As I turned the corner, I could feel myself getting really hot. Miserably so.  I found a nurse and asked her if she knew where my nurse navigator was because I wanted to talk to her.  They all know me there so she said she’d send her to me.  Now I’m getting really hot again.  “Please don’t send me back to my room…” I pleaded in the smallest voice ever.  She could sense I was upset and when she asked why, I let loose.  Now, what happens to chemotherapy induced menopausal women when they get really stressed out?  Hot flash from hell.  This one did not disappoint.  It was epic.  It was as though Satan himself farted directly on my face.  You’re welcome.


I was promptly switched to a private room and two nurses went to gather my belongings for me.  My nurse navigator walked in and was already aware of the situation.  Not only does she get the clinical aspect of things but she also understands the humanity behind it, with all of the emotions.  She’s been a huge help for me since last year.  When she hugged me, I broke down.  Full on ugly cry.  The conversation of the other patient caused me to panic and lose track of what I already knew.  Here’s what I know.


Tumor markers are not a great indicator of anything for approximately 50% of cancer patients.  That number is significantly lower for early stage folks like me.  It is used with more success with metastatic patients.  In fact, it wasn’t checked on me because of unreliability.  I get that and I like that.  False positives do nothing but instill fear and panic.  Other blood levels work better at times. 


I know I had the honey badger of chemotherapies.  It gobbled up everything in its path.  In theory, all of the cancer was removed at surgery.  The chemo was a security blanket, just to make sure.  I started with the red devil and finished with taxol.  There’s nothing there.  It has done its job.  Once the Herceptin and Perjeta are done, so am I.  I am LOW RISK of recurrence.  That’s a beautiful thing.


Sugar doesn’t feed cancer. Ugh. It doesn’t. It doesn’t do anything but make you gain fat if you consume to much which will up your risk of cancer.

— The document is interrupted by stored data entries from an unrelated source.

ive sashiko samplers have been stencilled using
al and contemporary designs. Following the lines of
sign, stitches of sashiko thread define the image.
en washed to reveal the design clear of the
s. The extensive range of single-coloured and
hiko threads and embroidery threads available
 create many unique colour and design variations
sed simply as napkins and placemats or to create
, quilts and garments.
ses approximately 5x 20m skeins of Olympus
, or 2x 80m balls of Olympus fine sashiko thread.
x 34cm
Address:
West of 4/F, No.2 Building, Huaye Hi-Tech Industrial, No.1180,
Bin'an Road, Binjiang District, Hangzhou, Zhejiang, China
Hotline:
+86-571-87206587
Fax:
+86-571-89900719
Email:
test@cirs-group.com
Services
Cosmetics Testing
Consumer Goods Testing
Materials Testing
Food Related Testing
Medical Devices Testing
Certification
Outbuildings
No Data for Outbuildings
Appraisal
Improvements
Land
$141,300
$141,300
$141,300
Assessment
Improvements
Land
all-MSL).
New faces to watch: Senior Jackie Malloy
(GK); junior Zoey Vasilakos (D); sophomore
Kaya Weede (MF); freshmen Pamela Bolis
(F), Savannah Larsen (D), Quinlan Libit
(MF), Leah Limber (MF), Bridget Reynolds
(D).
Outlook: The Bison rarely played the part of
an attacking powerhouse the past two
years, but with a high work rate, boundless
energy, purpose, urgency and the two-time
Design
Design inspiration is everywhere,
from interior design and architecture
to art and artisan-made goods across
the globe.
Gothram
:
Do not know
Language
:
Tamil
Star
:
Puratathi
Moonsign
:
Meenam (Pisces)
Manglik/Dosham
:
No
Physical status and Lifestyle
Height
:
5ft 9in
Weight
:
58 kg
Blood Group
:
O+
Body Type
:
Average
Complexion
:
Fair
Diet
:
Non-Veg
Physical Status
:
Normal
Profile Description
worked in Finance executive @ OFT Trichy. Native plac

I said these things to her and she relayed that I am ok.  I am going to be ok.  I will have a long and lovely life after all of this.  I will grow to see my grandchildren someday.  I needed to hear what I already knew.  For some reason, this time, it really sank in. 


Maybe, in a roundabout way, chatty patty sending me into a tailspin did me a solid.  By speaking with my nurse navigator, it was as though I took each fear and placed it into a box, which we closed, tied it up and put it away.  Maybe the universe conspired to give me a gift I had so desperately needed since diagnosis.  The gift of truly knowing I am ok is finally mine.